SUPPLIED MATERIAL:
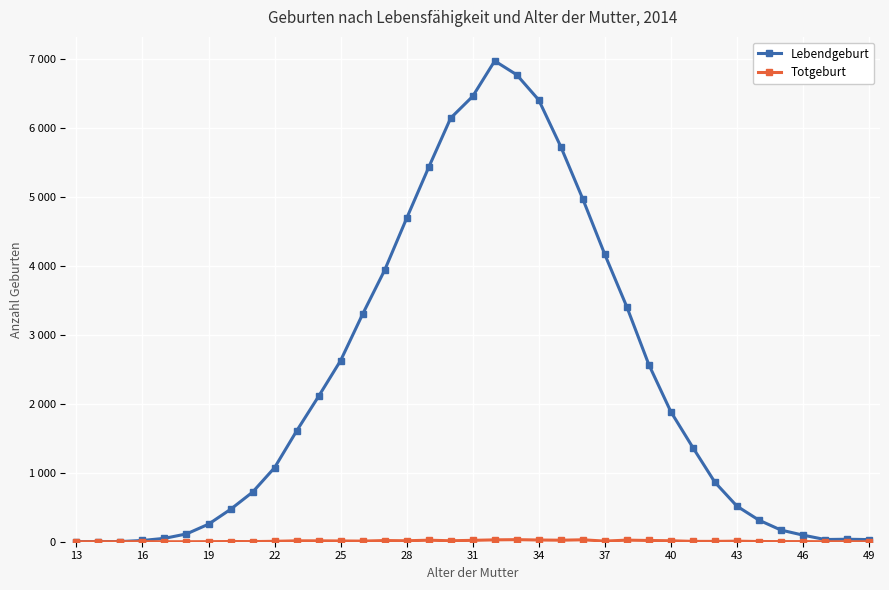

Is this an area chart (filled region under the line)?

No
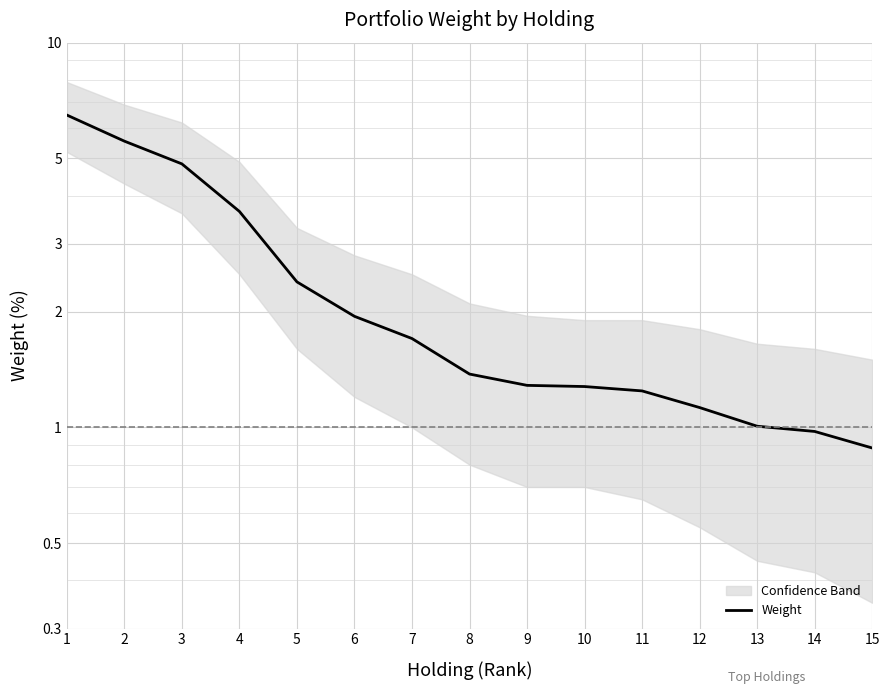

How many values exceed 1?

13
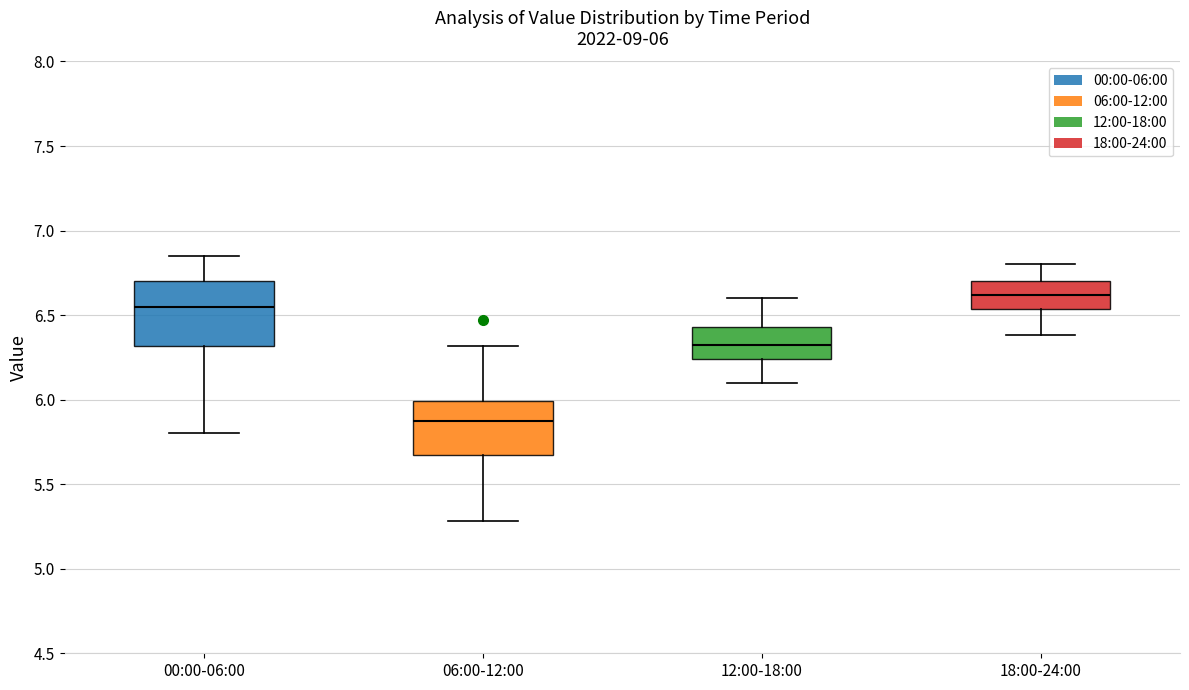

Which box's median line is the lowest?

06:00-12:00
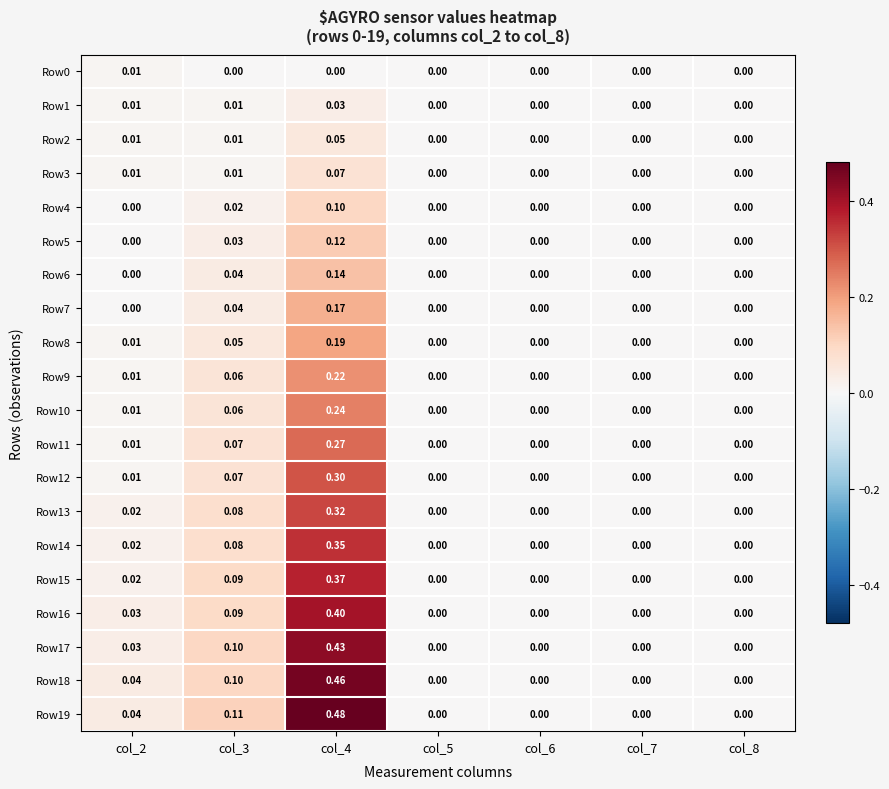

Is the value of Row3 at col_2 greater than the value of Row19 at col_7?

Yes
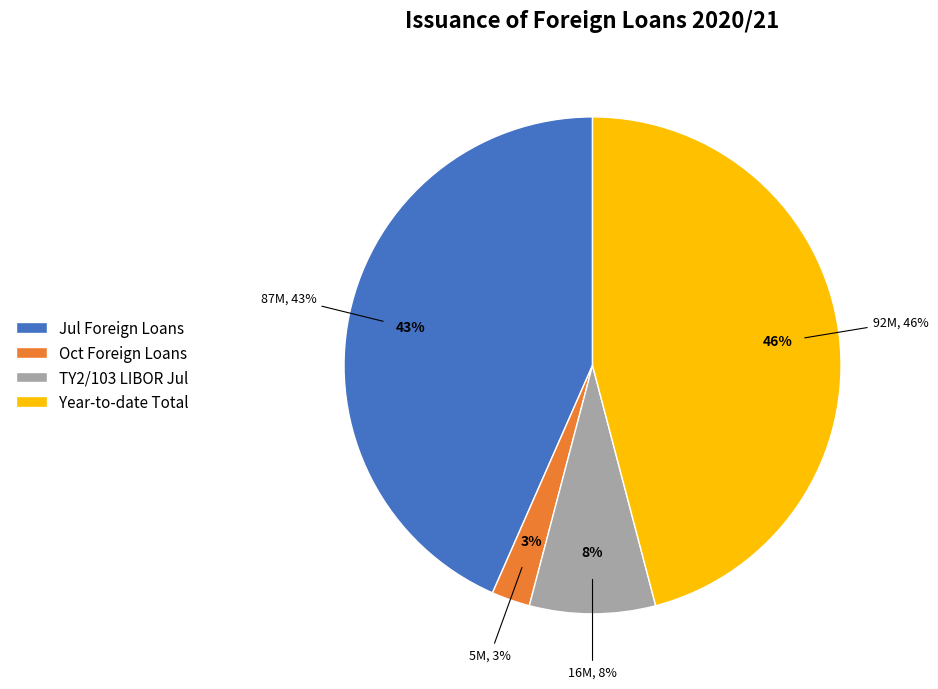

Is it true that TY2/94 4.875% is 1% of the pie?

False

ASSIGNED TASK: Output every row above verbatim, leaving out the pictures.

ANSWER BOX:
Is this an area chart (filled region under the line)?

No

How many values exceed 1?

13

Which box's median line is the lowest?

06:00-12:00

Is the value of Row3 at col_2 greater than the value of Row19 at col_7?

Yes

Is it true that TY2/94 4.875% is 1% of the pie?

False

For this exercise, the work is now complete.